Physiological Identification of deficits in postural control that contribute to instability. Components of the postural control system that are assessed include: Sensory system Effector (strength, range of motion, biomechanical align­ment, flexibility) Central processing.

Functional Identify important routine movements with which the patient has difficulty. These movements represent the deficit of postural control system.

Careful assessment includes 1. Accurate fall history: location, activity, time, symptoms; previous falls. 2. Physical examination of patient: cognitive, sensory, neuromuscular, cardiopulmonary. 3. Standardized tests and measures for functional balance and instability: Performance-Oriented Mobility Assess­ment, POMA (Tinetti). (Get Up and Go Test, GUG (Mathias, Nayak & Isaacs); timed GUG (Podsiadlo). Functional Reach, FR (Duncan). The Balance Scale (Berg). Dynamic Gait Index (Shumway-Cook).

Goals (1)Eliminate or minimize all fall risk factors; stabilize disease states, medications. (2)Improve functional mobility. (3)Provide exercise to increase strength, flexibility. (4)Provide sensory compensation strategies. (5)Balance and gait training.
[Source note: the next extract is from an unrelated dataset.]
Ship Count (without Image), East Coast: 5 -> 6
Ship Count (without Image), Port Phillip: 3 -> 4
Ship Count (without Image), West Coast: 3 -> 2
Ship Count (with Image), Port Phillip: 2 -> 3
PT Role Provide functional training. 1. Focus on sit-to-stand transitions, turning, walking, stairs. 2. Modify activities of daily living for safety; provide assistive devices, adaptive equipment as needed. 3. Allow adequate time for activities; instruct in gradual position changes.

PT Role Safety education. a) Identify fall risk factors (intrinsic and/or extrinsic). b) Provide instructions in writing. c) Communicate with family and caregivers. Modify environment to reduce falls and instability: a) Ensure adequate lighting. b) Use contrasting colors to delineate hazardous areas. c) Simplify environment, reduce clutter.